(620ay) Dynamics of Aggregation of Proteins (Rapid Fire) | AIChE

(620ay) Dynamics of Aggregation of Proteins (Rapid Fire)

Authors 

Zheng, S. - Presenter, University of Southern California
Shing, K. - Presenter, University of Southern California
Sahimi, M. - Presenter, University of Southern California

Dynamics of Aggregation of Proteins

Size
Zheng, Katherine S. Shing and Muhammad Sahimi

Misfolded proteins aggregate together and form
large clusters. A normal protein typically has hydrophobic interior and shields
itself with a hydrophilic exterior. When a protein misfolds,
it exposes its inner hydrophobic portions to the outside, which may result in
an inter-molecular interaction with other misfolded proteins, leading to aggregation.
Protein aggregation is associated with a variety of human neurodegenerative
diseases, including Alzheimer's, Parkinson's and prion disease. The aggregates'
structural characteristics and molecular-level details are, however, hard to be
studied by experimental methods and, thus, the mechanism of aggregations still
remains poorly understood. But, advances in computational power and
simulations, particularly, molecular dynamics (MD) simulations, provide the
opportunity to simulate the aggregation process, hence helping us to unveil the
secrets behind the phenomena and find the way to cure the diseases.

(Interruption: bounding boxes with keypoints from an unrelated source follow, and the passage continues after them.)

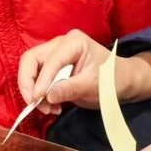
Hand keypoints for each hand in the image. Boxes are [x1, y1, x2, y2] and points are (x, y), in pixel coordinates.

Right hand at [16, 29, 150, 114]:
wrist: (122, 82)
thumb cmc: (112, 79)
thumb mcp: (94, 85)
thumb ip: (70, 88)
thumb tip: (46, 96)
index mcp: (74, 42)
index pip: (51, 60)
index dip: (41, 80)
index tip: (37, 99)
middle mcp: (60, 44)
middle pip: (31, 59)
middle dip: (29, 83)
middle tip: (34, 104)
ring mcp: (55, 55)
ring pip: (30, 69)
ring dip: (34, 91)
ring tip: (49, 109)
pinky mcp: (53, 68)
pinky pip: (37, 79)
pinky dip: (39, 94)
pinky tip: (53, 107)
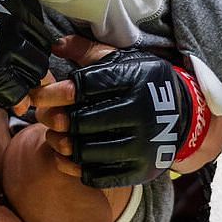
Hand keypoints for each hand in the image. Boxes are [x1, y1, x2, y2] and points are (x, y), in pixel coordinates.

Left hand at [37, 48, 211, 187]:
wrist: (183, 116)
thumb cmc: (144, 83)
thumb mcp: (122, 60)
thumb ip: (88, 51)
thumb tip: (56, 45)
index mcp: (133, 80)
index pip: (82, 87)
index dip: (53, 93)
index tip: (39, 96)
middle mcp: (140, 113)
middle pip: (80, 121)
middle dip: (54, 119)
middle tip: (45, 117)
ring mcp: (141, 145)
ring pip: (85, 150)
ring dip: (61, 144)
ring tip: (55, 136)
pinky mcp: (139, 169)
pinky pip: (96, 175)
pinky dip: (74, 168)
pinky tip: (67, 156)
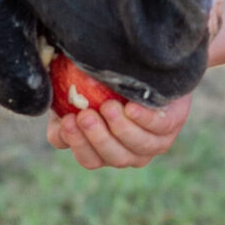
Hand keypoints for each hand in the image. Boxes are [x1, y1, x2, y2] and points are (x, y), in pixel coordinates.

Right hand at [47, 90, 193, 169]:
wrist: (150, 66)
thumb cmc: (109, 82)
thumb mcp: (83, 93)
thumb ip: (66, 106)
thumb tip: (52, 115)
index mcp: (105, 151)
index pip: (89, 158)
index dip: (77, 144)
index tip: (68, 121)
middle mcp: (129, 153)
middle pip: (111, 156)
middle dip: (96, 137)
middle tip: (86, 115)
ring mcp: (153, 143)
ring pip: (135, 147)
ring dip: (120, 129)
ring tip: (108, 106)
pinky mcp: (173, 126)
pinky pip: (159, 128)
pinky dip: (145, 120)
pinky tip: (133, 107)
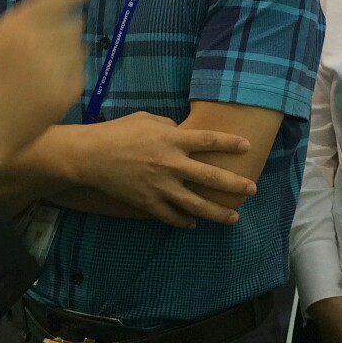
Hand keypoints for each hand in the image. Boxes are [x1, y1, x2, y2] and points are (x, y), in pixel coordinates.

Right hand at [0, 0, 92, 186]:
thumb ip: (21, 25)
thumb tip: (54, 9)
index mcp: (16, 26)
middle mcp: (40, 42)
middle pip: (72, 22)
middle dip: (65, 29)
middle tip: (46, 47)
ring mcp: (57, 68)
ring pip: (78, 46)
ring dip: (68, 51)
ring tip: (42, 69)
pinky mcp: (67, 92)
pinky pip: (79, 71)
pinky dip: (70, 73)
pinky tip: (47, 86)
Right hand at [72, 112, 256, 226]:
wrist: (90, 156)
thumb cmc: (118, 132)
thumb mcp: (146, 119)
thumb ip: (170, 125)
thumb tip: (184, 132)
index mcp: (171, 139)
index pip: (209, 140)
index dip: (230, 143)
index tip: (247, 146)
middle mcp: (170, 164)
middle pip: (210, 177)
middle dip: (234, 184)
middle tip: (251, 189)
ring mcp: (160, 186)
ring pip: (195, 205)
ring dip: (217, 213)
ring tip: (234, 218)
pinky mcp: (147, 203)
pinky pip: (171, 216)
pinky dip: (184, 222)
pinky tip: (194, 223)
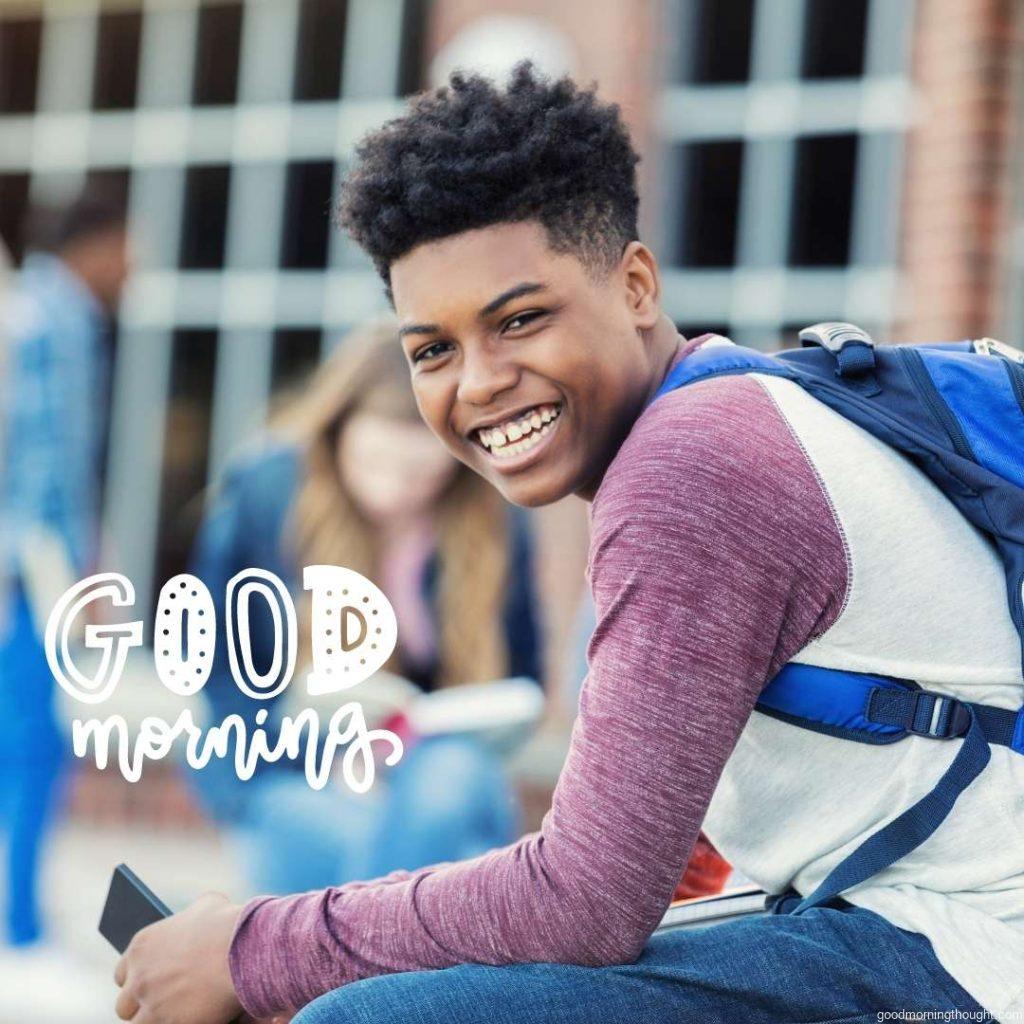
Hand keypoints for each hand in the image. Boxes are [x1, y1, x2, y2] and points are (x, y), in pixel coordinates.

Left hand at [114, 892, 243, 1023]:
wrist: (244, 950)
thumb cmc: (229, 924)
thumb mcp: (208, 905)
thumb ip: (194, 913)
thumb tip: (199, 917)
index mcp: (142, 946)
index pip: (122, 974)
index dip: (137, 980)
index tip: (151, 983)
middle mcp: (140, 977)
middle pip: (125, 1004)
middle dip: (142, 1005)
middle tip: (162, 1003)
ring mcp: (152, 1004)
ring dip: (156, 1020)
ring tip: (175, 1014)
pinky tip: (191, 1019)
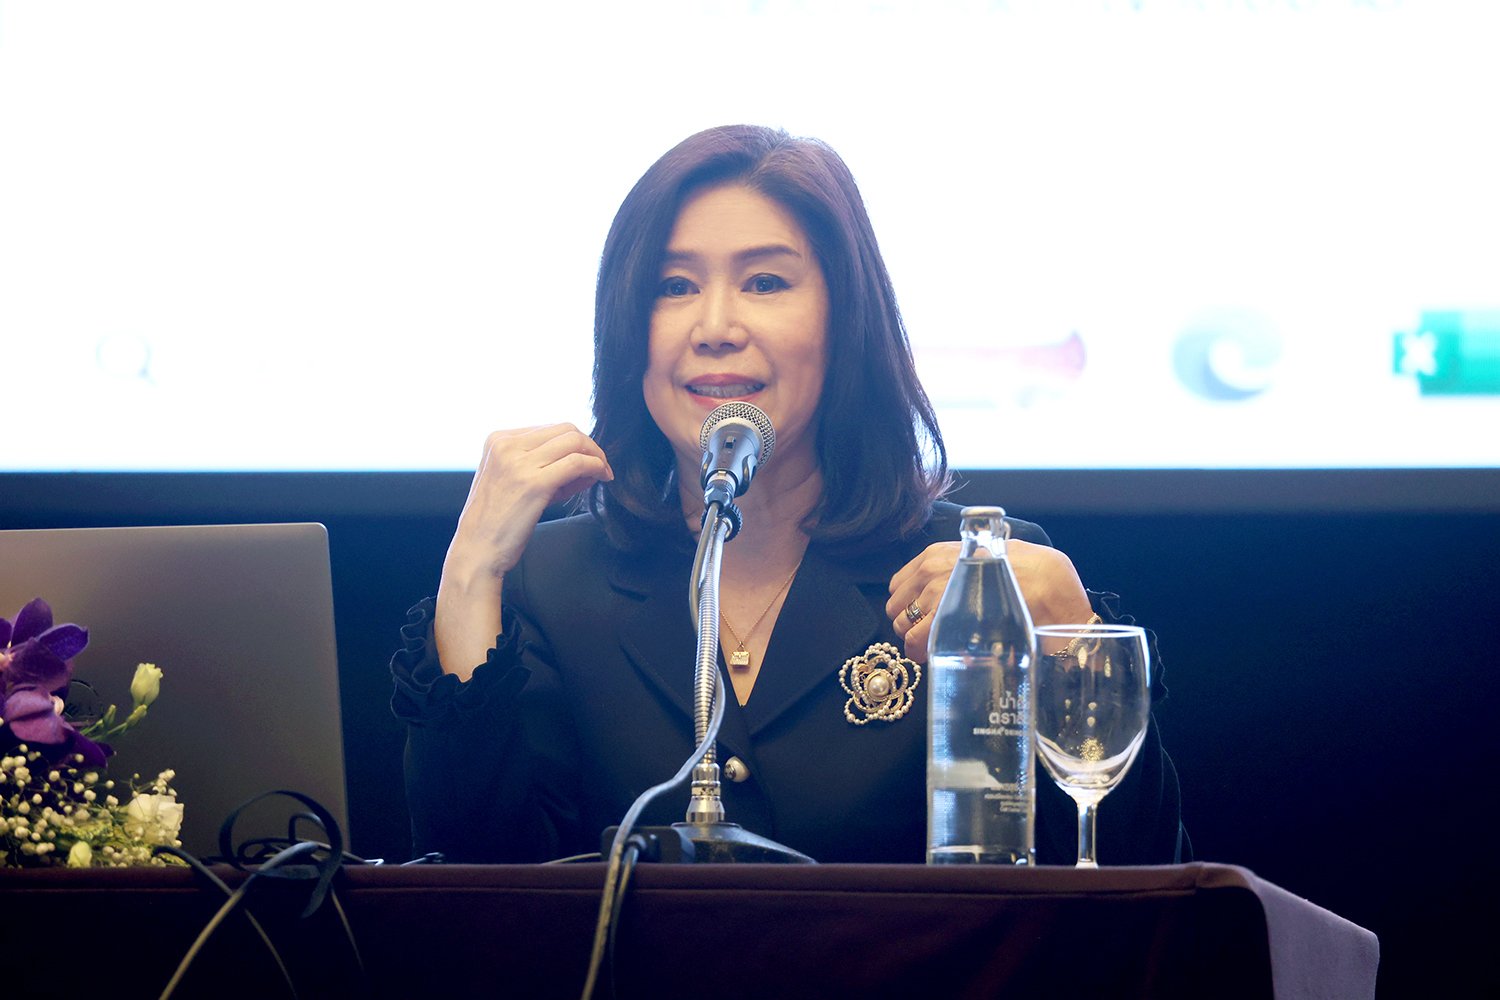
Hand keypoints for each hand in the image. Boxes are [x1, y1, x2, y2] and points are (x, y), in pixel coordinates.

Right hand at [436, 424, 612, 678]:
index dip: (575, 442)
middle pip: (566, 429)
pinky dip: (596, 467)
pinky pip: (577, 463)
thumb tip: (588, 459)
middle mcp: (506, 445)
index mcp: (498, 440)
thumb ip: (544, 465)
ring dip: (597, 455)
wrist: (477, 551)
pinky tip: (602, 478)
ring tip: (603, 473)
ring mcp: (519, 463)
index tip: (587, 460)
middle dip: (590, 445)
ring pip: (575, 442)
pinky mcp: (534, 483)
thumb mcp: (514, 481)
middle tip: (601, 465)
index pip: (550, 428)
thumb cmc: (497, 522)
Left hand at [887, 539, 1092, 663]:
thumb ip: (963, 567)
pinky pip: (917, 643)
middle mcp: (929, 572)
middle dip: (909, 624)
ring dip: (915, 640)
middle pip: (897, 608)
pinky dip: (922, 652)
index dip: (908, 604)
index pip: (900, 584)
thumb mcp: (986, 555)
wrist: (1047, 584)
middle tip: (929, 635)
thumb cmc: (1025, 569)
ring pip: (904, 628)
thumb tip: (954, 584)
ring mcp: (934, 596)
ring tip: (936, 646)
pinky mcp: (942, 620)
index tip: (920, 616)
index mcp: (936, 553)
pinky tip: (937, 654)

Previous works indicated that the proteins
linked to neurodegenerative diseases, such as amyloid beta-protein to
Alzheimer's disease and PrP prion protein to prion
disease, only require a short portions of their entire chains, typically 4-10
residues in length, to begin aggregating. Such short portions contain high
hydrophobic residues that are believed to drive the aggregation
into fibrils. We have used discontinuous MD (DMD) technique to simulate the
aggregation process of multiple 10-residue peptides into ordered fibrils, as
the first step toward simulating the same in a crowded cellular environment. The
DMD simulation uses coarse-grained peptides models and discontinuous stepwise
potentials to provide dramatically faster simulation speed for big systems
comparing with the classical continuous all-atom MD simulations, without sacrificing
much of the necessary details.

We simulated
multiple systems that have 8, 16 and 32 peptides. In each system we have simulated
several cases at various temperatures, and investigated the characteristics of the
aggregated protein clusters, including the number of hydrogen bonds and of the
beta-sheets, the mean-square displacement and diffusion coefficient, as well as
the radius of gyration, and the distribution of the cluster sizes. Interesting
and physically relevant phenomena are observed, which will be reported.